==== Supplied passage ====
This discussion is archived
9 Replies Latest reply: Oct 15, 2007 6:18 AM by 807592 RSS

Reading a file in reverse....

807587 Newbie
Currently Being Moderated
Hi,

Does anyone know if there is a free "ReverseFileInputStream" or "ReverseFileReader" available anywhere?

There was a previous thread (about 3 years ago) where someone had a similar issue.

Basically I would like to read a file from the "bottom up", a line at a time, so having the same contract as BufferedReader would be good, but of course it reads the last line first and then works backwards a line at a time.

It would just save me a lot of time if someone knows of one already available (then I don't have to mess about with RandomAccessFile)...

Many thanks in advance,

Gary

P.S. Please bear in mind that the file I want to read is 130MB+ (probably towards 500MB) so I can't just buffer it and read it in reverse... I probably want the last 30MB or so.
  • 1. Re: Reading a file in reverse....
    807587 Newbie
    Currently Being Moderated
    What's a "line"?
  • 2. Re: Reading a file in reverse....
    807587 Newbie
    Currently Being Moderated
    http://www.emerle.net/comments/view.cfm/p/185
  • 3. Re: Reading a file in reverse....
    800382 Newbie
    Currently Being Moderated
    you could use RandomAccessFile, seek the end and walk backwards. But only one byte at a time.... Or you could write a class that uses RandomAccessFile that seeks to (end - some chars), read that chunk, reverse the array, then back up another chunk.
  • 4. Re: Reading a file in reverse....
    DrClap Expert
    Currently Being Moderated
    http://www.emerle.net/comments/view.cfm/p/185
    A little warning: the code posted there encodes bytes to chars by simply casting them. This should work correctly if the encoding of the file is ISO-8859-1. If it's something else, the non-ASCII chars will be mangled. As the author says, works fine for him.
  • 5. Re: Reading a file in reverse....
    807587 Newbie
    Currently Being Moderated
    Thanks guys... that's exactly what I'm looking for, sorry for the loonnnggg delay in responding, been busy...

    G.
  • 6. Re: Reading a file in reverse....
    807587 Newbie
    Currently Being Moderated
    To up allbody the code Reverse file..
    /*******************************************************************
     * Author:          Ryan D. Emerle
     * Date:               10.12.2004
     * Desc:               Reverse file reader.  Reads a file from the end to the
     *                              beginning
     *
     * Known Issues:
     *                              Does not support unicode!
     *******************************************************************/
     
    package org.emerle.fileIO;
    import java.io.*;
    import java.util.*;
    
    public class ReverseFileReader {     
              private String filename;     
              private RandomAccessFile randomfile;     
              private long position;
              
              public ReverseFileReader (String filename) throws Exception {          
                   // Open up a random access file
                   this.randomfile=new RandomAccessFile(filename,"r");
                   // Set our seek position to the end of the file
                   this.position=this.randomfile.length();
                        
                   // Seek to the end of the file
                   this.randomfile.seek(this.position);
                   //Move our pointer to the first valid position at the end of the file.
                   String thisLine=this.randomfile.readLine();
                   while(thisLine == null ) {
                        this.position--;
                        this.randomfile.seek(this.position);
                        thisLine=this.randomfile.readLine();
                        this.randomfile.seek(this.position);
                   }
              }     
              
              // Read one line from the current position towards the beginning
              public String readLine() throws Exception {          
                   int thisCode;
                   char thisChar;
                   String finalLine="";
                   
                   // If our position is less than zero already, we are at the beginning
                   // with nothing to return.
==== Listed records ====
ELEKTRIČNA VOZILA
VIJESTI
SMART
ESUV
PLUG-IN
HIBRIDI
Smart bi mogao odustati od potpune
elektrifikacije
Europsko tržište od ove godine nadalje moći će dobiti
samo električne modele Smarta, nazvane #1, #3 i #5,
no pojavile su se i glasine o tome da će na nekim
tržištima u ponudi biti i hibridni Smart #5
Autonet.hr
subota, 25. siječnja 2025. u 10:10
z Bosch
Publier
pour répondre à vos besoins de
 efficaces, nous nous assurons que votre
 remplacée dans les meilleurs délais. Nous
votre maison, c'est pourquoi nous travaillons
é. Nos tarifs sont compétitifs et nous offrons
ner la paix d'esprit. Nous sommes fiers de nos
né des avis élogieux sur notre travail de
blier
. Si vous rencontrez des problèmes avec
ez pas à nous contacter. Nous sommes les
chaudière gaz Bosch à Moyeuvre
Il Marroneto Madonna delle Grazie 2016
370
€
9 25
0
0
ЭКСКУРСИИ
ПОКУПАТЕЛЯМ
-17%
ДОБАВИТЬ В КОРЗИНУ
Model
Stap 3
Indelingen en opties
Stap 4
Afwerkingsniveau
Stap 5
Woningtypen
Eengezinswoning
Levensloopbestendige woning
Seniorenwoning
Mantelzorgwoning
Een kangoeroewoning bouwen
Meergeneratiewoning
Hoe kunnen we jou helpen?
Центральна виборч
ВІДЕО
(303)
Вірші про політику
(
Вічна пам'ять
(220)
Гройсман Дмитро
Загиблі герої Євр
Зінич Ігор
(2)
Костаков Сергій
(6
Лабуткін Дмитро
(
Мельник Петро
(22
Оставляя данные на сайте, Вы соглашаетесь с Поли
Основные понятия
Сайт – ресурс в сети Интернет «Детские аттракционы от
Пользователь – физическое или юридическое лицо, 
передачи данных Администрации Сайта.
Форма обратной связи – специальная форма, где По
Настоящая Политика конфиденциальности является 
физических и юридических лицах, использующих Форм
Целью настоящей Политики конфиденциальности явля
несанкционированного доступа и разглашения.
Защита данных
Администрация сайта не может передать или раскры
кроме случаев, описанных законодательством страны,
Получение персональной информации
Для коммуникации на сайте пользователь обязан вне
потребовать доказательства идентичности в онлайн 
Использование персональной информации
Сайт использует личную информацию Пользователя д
====
| Exercise 1 |
In the thread on reading a file in reverse, which file encoding does the warning say the linked code handles correctly?
| Exercise 2 |
Reproduce the records from their first line through the line containing "chaudière gaz Bosch à Moyeuvre", including both ends.
The records have no connection to the thread on reading a file in reverse.

| Expected output 1 |
ISO-8859-1.

| Expected output 2 |
ELEKTRIČNA VOZILA
VIJESTI
SMART
ESUV
PLUG-IN
HIBRIDI
Smart bi mogao odustati od potpune
elektrifikacije
Europsko tržište od ove godine nadalje moći će dobiti
samo električne modele Smarta, nazvane #1, #3 i #5,
no pojavile su se i glasine o tome da će na nekim
tržištima u ponudi biti i hibridni Smart #5
Autonet.hr
subota, 25. siječnja 2025. u 10:10
z Bosch
Publier
pour répondre à vos besoins de
 efficaces, nous nous assurons que votre
 remplacée dans les meilleurs délais. Nous
votre maison, c'est pourquoi nous travaillons
é. Nos tarifs sont compétitifs et nous offrons
ner la paix d'esprit. Nous sommes fiers de nos
né des avis élogieux sur notre travail de
blier
. Si vous rencontrez des problèmes avec
ez pas à nous contacter. Nous sommes les
chaudière gaz Bosch à Moyeuvre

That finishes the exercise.